TASK BRIEF: Filter the material down to the lines that contain the string "series". Uppercase and lowercase letters must match.

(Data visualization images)

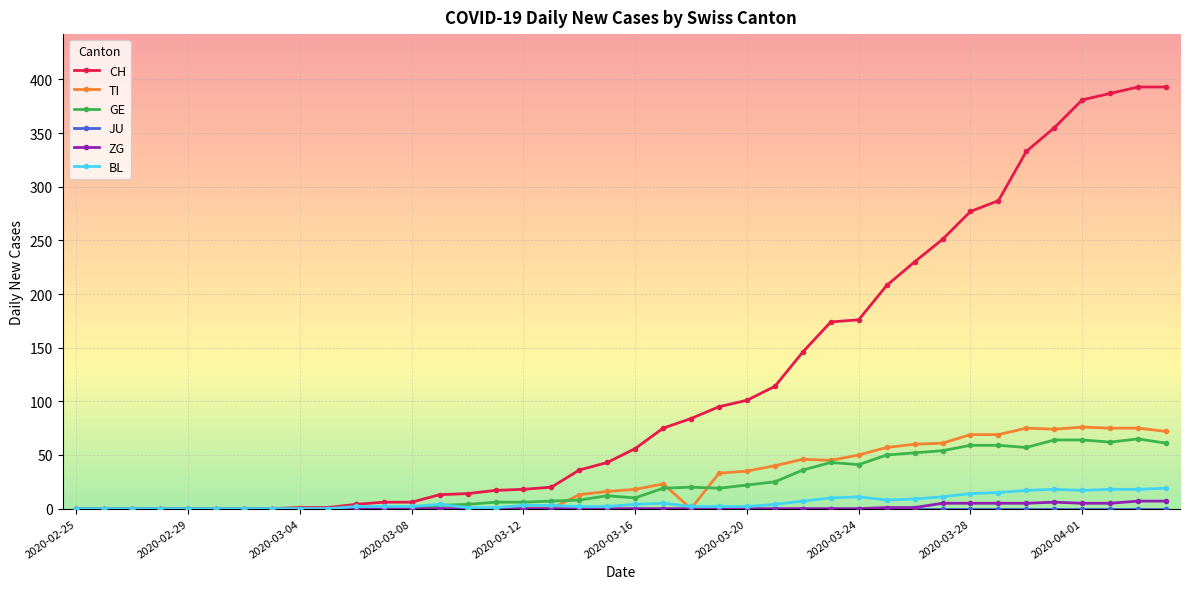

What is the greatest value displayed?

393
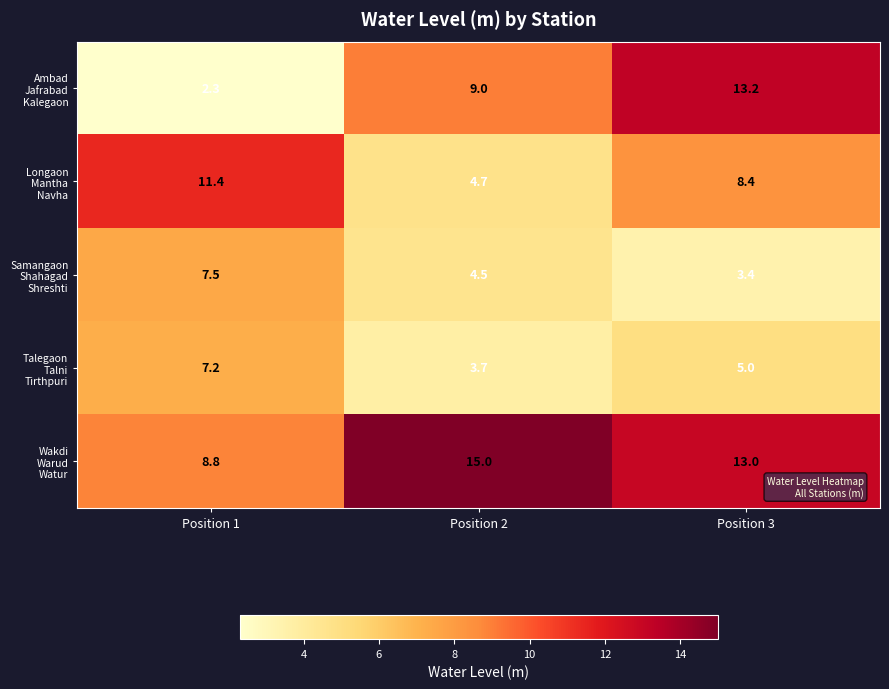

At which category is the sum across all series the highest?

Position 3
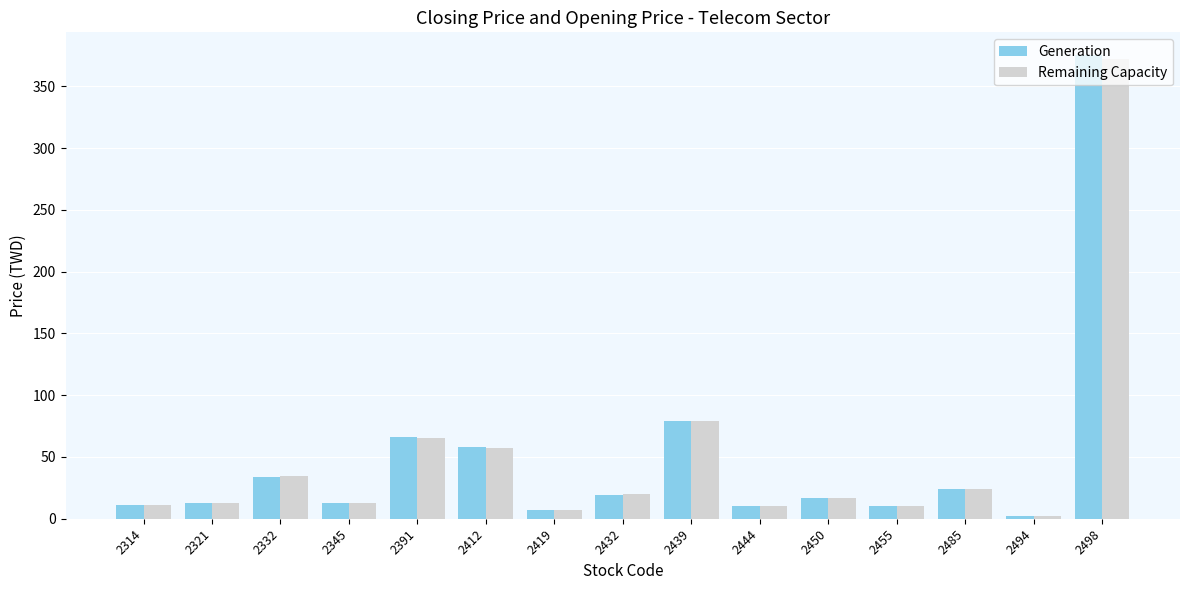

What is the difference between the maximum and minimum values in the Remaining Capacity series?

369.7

ANSWER TO THIS TASK:
At which category is the sum across all series the highest?
What is the difference between the maximum and minimum values in the Remaining Capacity series?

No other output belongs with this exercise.